Wednesday, June 6, 2012 | 3:35 p.m.
House leaders are calling on President Barack Obama to skip his stop in Las Vegas tomorrow, where he’s planning to announce a new executive order concerning student loan repayment, and return to Washington to help Congress work out a compromise on student loan interest rates instead.
“We urge you to consider canceling tomorrow’s Las Vegas rally and instead work with us so that we can extend these rates before they expire,” House Speaker John Boehner and Majority Leader Eric Cantor wrote in a letter shared with press Wednesday afternoon.
Last week, Republican leaders in the House and Senate sent the president a letter outlining a possible way forward on lowering student loan interest rates. Since efforts to pass both Democrat and Republican-sponsored student loan offsets failed in the House and Senate, Republicans proposed using pieces of President Obama’s own fiscal 2013 budget — tweaked slightly — to offset the $6 billion estimated cost of freezing interest rates at 3.4 percent for the next year.
The president still hasn’t responded to their suggestions as he heads to Las Vegas on another “We Can’t Wait” trip, where he’s expected to chide Congress for being slow to act on student loans.

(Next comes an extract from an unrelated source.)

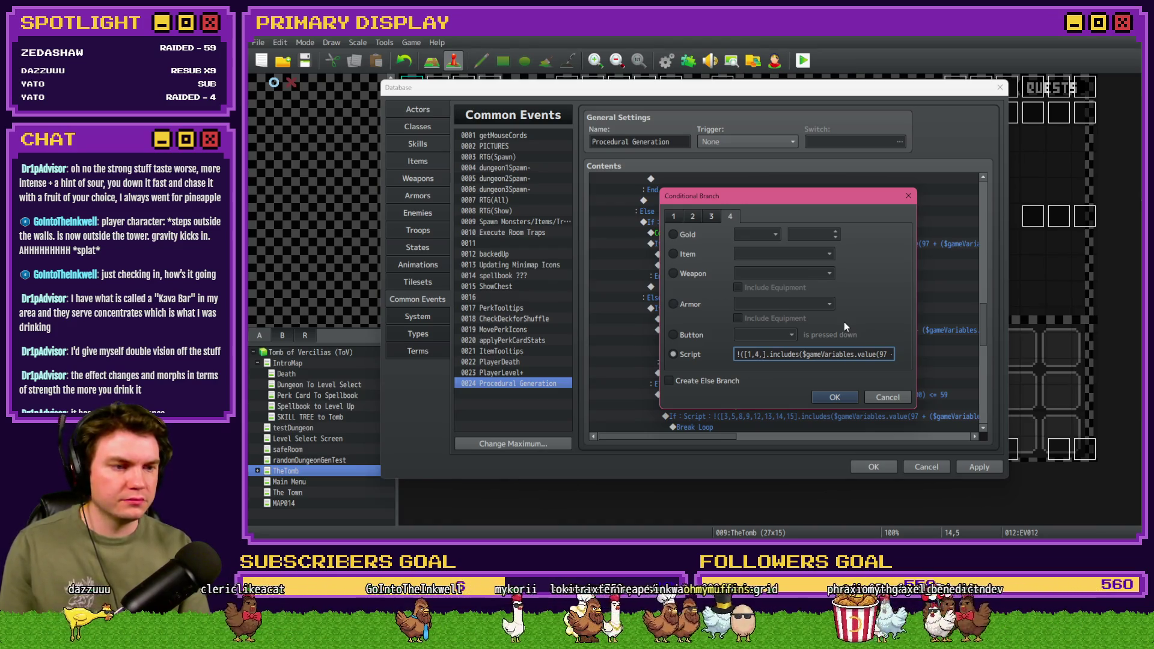
pyautogui.write('5,6,')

He is also expected to announce a new initiative to more clearly and fully explain income-based repayment options to borrowers.
“We cannot understand why you, without having responded to our latest offer, would schedule a campaign-style event in Nevada tomorrow to discuss student loan rates,” Boehner and Cantor wrote.

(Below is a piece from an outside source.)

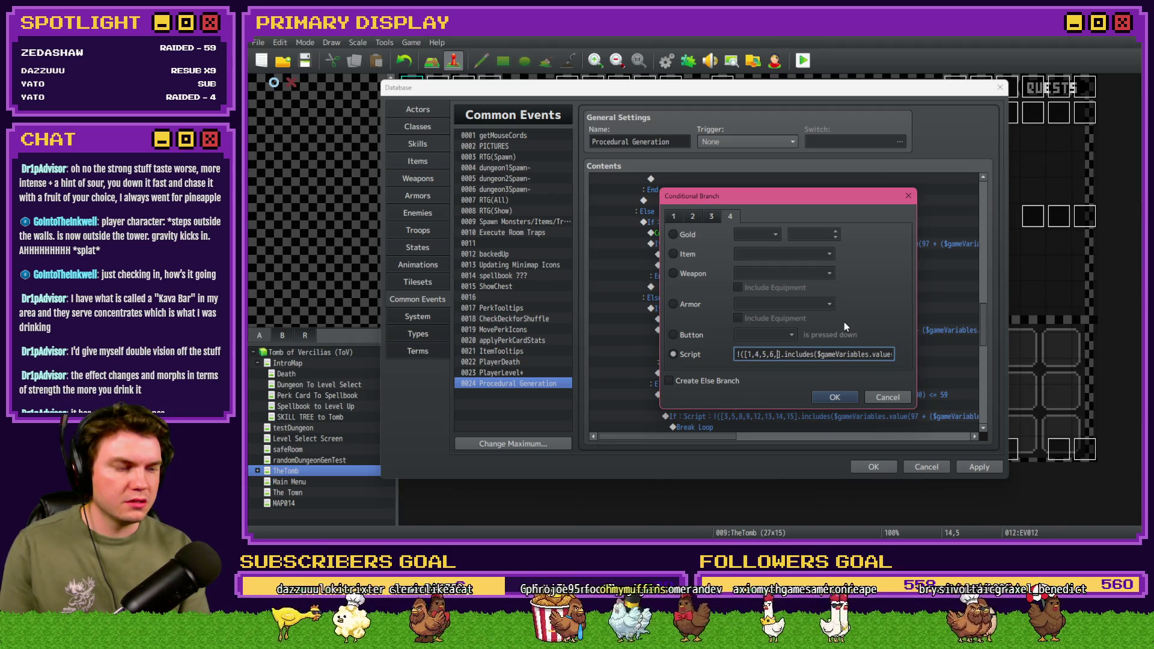
pyautogui.write('9,')
pyautogui.write('10,111')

A White House spokesman did not immediately issue a response to the letter upon request.
The President is scheduled to speak on student loans at UNLV tomorrow afternoon, where he will also discuss the specifics of a plan to better inform current and graduating students of existing repayment options that calculate monthly payments on the basis of a borrower’s income.
The current law on income-based repayment was adopted under the Higher Education act and caps monthly repayments at no more than 15 percent of a borrower’s income. Last fall, the president passed an executive order that lowered that cap to 10 percent of a borrower’s income. The lower ceiling is supposed to kick in for any borrowers who contracted their student loans directly through the Department of Education by the end of 2012. For everyone else, the 10 percent cap kicks in by 2014.
A majority of student borrowers — 25 million of the approximately 36 million student loan holders, according to White House officials — borrow directly through Department of Education programs.
“Given the gridlock in Congress, it doesn’t hurt for an incumbent to be running against Washington,” said one Nevada Democratic strategist. “That’s something you’re going to see from frankly anybody that is paying attention to the way that voters feel in this current political climate.”